Under federal tax law, tax-credit bonds are given a three-year spending period "upon submission of a request."

The Dallas ISD has struggled along with the state's 1,240 districts to cope with cuts in funding from the Texas Legislature after the 2008 recession.

State funding to DISD was cut by $65 million in fiscal 2012 and $35 million in fiscal 2013. To ease the blow, the district's administration eliminated 1,442 positions and adjusted classroom sizes at the elementary level from 22 to 24 students per teacher.

The measures produced a year-end surplus for fiscal 2012 and increased the general fund balance to $201 million, according to Moody's.
Of that, $188 million is unassigned and represents a healthy 15.6% of general fund revenues, Button said.

"Favorable operations continued in fiscal 2013 with an $80 million operating surplus, which increased the total general fund balance to $281 million," Button said. "The healthy 23.4% of General Fund revenues reserve level is a vast improvement and is more aligned with the Aa1 rating category."

One indication of the improving cash flow is the fact that DISD did not have to issue Tax Revenue Anticipation Notes for the first time since 2008. From 2008 through 2012, the district issued TRANs to bolster cash flow in the beginning of the fiscal year because the cash levels were insufficient.

Each year, as the cash position improved, the TRAN amount decreased from a high of $125 million in 2008 to anticipated $50 million in 2013, which was ultimately not needed.

"Officials stated that TRANs will no longer be necessary, which is favorable and indicative of the district's willingness to maintain healthy reserve levels that are consistent with the Aa1 rating," Button said.

While population in the district has fallen to 1.2 million from 1.3 million in 2011, district officials said school enrollment has not declined.

From a peak of $81.8 billion in 2009, the district's tax base fell 8% to a low of $75.1 billion in fiscal year 2012. By fiscal year 2014, the assessed value is expected to reach $80.6 billion, about $1.2 billion below the 2009 peak.

Per capita taxable assessed value fell from $62,641 in 2009 to $58,015 in 2011.  Since then, the figure has grown nearly 14% to $65,916.

Conservative projections for fiscal 2014 reflect another operating surplus of approximately $20 million, and officials anticipate more.

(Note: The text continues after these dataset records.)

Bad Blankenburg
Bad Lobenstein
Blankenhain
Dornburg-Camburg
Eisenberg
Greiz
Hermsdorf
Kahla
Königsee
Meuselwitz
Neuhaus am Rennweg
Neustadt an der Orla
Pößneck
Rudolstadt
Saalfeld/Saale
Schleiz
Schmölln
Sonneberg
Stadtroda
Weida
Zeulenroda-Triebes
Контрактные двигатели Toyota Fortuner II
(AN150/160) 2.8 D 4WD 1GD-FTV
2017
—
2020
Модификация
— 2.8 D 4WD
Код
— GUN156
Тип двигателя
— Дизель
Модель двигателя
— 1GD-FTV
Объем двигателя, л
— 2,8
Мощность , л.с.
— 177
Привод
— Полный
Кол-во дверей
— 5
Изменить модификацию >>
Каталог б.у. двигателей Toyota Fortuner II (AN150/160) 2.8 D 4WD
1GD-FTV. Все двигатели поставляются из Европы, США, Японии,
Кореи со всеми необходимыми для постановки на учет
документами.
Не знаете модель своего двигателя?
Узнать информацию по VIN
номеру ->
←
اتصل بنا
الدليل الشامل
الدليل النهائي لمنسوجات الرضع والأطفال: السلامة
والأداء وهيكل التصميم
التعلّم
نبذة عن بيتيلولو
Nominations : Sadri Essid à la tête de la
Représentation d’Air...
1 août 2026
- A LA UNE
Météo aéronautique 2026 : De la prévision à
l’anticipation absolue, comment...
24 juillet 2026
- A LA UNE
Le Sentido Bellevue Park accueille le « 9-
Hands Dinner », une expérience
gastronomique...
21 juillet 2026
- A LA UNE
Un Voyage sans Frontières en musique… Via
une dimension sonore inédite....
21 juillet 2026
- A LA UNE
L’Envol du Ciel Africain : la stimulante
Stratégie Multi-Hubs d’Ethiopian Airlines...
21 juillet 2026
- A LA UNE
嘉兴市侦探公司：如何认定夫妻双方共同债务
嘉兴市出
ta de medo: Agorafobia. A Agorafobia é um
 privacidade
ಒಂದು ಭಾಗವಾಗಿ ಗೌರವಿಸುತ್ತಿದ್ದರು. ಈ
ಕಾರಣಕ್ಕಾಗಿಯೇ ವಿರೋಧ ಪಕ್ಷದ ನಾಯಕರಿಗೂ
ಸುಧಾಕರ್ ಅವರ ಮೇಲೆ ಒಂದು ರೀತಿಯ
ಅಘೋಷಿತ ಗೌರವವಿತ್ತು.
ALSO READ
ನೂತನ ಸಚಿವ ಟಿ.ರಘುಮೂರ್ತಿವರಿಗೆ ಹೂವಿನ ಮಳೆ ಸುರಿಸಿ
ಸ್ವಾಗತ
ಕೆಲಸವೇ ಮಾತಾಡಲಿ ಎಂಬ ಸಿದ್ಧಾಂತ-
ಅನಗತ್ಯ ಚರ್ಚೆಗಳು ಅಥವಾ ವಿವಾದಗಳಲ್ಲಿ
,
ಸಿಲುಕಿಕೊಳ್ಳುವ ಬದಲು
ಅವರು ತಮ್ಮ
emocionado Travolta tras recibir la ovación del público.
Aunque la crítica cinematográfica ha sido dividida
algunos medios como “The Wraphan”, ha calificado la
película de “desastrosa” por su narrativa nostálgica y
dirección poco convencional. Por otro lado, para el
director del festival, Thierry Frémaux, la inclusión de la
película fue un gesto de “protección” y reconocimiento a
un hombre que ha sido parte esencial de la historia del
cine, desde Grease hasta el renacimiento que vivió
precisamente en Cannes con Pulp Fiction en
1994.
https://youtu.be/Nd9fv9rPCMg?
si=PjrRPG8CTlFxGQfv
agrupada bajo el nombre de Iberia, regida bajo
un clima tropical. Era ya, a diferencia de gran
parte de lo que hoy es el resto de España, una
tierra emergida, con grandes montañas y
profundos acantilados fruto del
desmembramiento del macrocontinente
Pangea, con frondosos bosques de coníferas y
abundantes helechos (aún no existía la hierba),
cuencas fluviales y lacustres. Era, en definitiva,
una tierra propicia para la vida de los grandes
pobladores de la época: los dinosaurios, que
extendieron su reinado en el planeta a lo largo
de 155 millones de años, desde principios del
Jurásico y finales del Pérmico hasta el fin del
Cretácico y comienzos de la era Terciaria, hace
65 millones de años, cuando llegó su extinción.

Officials have a goal to build the general fund reserve to $500 million over the next 20 years in anticipation of a $143 million bullet payment that will come due in 2033. There are also plans to formally adopt a general fund policy that maintains a General Fund balance at least equal to 25% of general fund expenditures.

School districts across the state are awaiting final resolution of a court case over the state's school funding formula that has been developing for years.

In February 2013, a district judge ruled the state's school finance system is unconstitutional. The case combined six lawsuits representing 75% of Texas school children.

State district court Judge John Dietz found the system "inefficient, inequitable, and unsuitable and arbitrarily funds districts at different levels." Dietz also cited inadequate funding as a constitutional flaw in the current system.

The judge reopened the lawsuit in June 2013 after state legislative action that partially restored state funding levels and made other program changes. A new trial was set for Jan. 6.

If the state school finance system is ultimately found unconstitutional, the legislature will be directed to make changes to the system to restore its constitutionality.

"Fitch would consider any changes that include additional funding for schools a positive credit consideration," Fitch analyst Blake Roberts said.